Singular power (Against the Principles of Natural Justice)

  • Singular Power: This is the singular power of the CJI as the Master of the Roster – i.e., the vesting of exclusive discretion in the Chief Justice to constitute benches and allocate cases.
    • In fact, this power lay at the heart of the controversy surrounding the proceedings the Court has now closed.
    • It enabled Justice Gogoi to institute suo motu proceedings despite being an accused; label the case as a matter of judicial independence; and preside over it.
  • Judicial independence: It makes the CJI the sole point of defence of the Court against executive interference.
  • SC can become a pliant court: However, this has a flip side. With the CJI as the sole Master of the Roster, any executive seeking to influence the Supreme Court needs only a pliant CJI.
    • In other words, a pliant Master of the Roster carries the danger of producing a pliant Court.

B.R. Ambedkar’s view on Master of the Roster

  • However, B.R. Ambedkar had forewarned the Constituent Assembly: “…after all, the Chief Justice is a man with all the failings, all the sentiments and all the prejudices which we as common people have”. Yet, the Supreme Court has been reluctant to dilute this power.

Important Supreme court cases

  • In Asok Pande v. Supreme Court of India (2018), a three-judge bench of the Court held that Master of the Roster is the CJI’s exclusive power.
  • A two-judge bench in Shanti Bhushan v. Supreme Court of India (2018) rejected the plea that the Master of the Roster should be interpreted as the collegium.

Need for Judicial reforms

  • Reforms in the Indian judiciary have been a continuing project, mostly responding to crises of the time. Hence, when Indira Gandhi as Prime Minister ordered punitive transfers of High Court judges and superseded judges to appoint the CJI, the Supreme Court formulated the collegium system in response.
  • However, this system has failed to keep executive interferences at bay from the Supreme Court.

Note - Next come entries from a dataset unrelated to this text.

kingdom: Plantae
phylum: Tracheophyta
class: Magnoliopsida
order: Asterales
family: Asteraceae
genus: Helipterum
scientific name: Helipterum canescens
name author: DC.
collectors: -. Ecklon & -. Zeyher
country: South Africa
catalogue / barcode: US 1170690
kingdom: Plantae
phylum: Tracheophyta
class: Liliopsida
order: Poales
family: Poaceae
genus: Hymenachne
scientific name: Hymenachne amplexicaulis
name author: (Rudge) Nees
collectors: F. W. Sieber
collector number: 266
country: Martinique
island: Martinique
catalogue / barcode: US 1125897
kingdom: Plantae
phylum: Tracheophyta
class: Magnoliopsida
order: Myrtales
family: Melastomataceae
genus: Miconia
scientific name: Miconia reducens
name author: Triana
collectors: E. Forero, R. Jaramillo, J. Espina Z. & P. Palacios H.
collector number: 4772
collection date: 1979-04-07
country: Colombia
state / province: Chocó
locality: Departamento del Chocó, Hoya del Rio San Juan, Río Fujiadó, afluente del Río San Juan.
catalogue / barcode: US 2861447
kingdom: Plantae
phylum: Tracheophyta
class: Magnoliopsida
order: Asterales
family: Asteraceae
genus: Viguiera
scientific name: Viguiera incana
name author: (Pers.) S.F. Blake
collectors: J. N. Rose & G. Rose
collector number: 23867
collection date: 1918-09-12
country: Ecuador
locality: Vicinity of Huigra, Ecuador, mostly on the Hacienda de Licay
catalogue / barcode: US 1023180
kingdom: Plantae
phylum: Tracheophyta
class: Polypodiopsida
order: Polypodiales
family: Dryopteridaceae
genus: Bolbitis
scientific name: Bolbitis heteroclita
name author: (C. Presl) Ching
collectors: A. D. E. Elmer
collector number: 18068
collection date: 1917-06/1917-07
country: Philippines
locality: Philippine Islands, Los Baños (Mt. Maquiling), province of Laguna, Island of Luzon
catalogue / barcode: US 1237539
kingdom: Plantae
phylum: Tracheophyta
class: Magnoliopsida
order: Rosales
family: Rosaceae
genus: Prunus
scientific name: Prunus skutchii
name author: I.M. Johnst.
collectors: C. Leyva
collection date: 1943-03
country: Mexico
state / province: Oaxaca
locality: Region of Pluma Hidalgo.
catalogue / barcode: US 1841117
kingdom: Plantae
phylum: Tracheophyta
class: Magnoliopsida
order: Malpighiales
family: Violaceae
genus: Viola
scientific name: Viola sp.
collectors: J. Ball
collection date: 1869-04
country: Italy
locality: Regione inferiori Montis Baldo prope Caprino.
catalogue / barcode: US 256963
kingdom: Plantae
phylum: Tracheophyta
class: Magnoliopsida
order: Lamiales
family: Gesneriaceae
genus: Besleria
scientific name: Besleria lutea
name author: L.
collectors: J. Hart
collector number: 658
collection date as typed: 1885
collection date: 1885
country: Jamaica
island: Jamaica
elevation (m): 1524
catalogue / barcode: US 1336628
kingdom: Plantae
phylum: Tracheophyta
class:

This is for two reasons:
    • Post-retirement jobs: first, as Justice Gogoi’s case shows, there is an attractive lure of post-retirement jobs; and
    • Unchecked Power: second, as the privilege of Master of the Roster shows, the CJI’s allocation of cases is an unchecked power.
  • The continuing project of judicial reforms should then address these two issues.

Way ahead

  • A cooling-off period between retirement and a post-retirement appointment has often been suggested as a way to deal with the first problem.
  • To check the unchecked power of CJI: The power of Master of the Roster needs to be diversified beyond the CJI’s exclusive and untrammelled discretion.
    • Whether these should vest with a larger cohort of serving judges is an issue that invites public debate and introspection within the institution of the Supreme Court.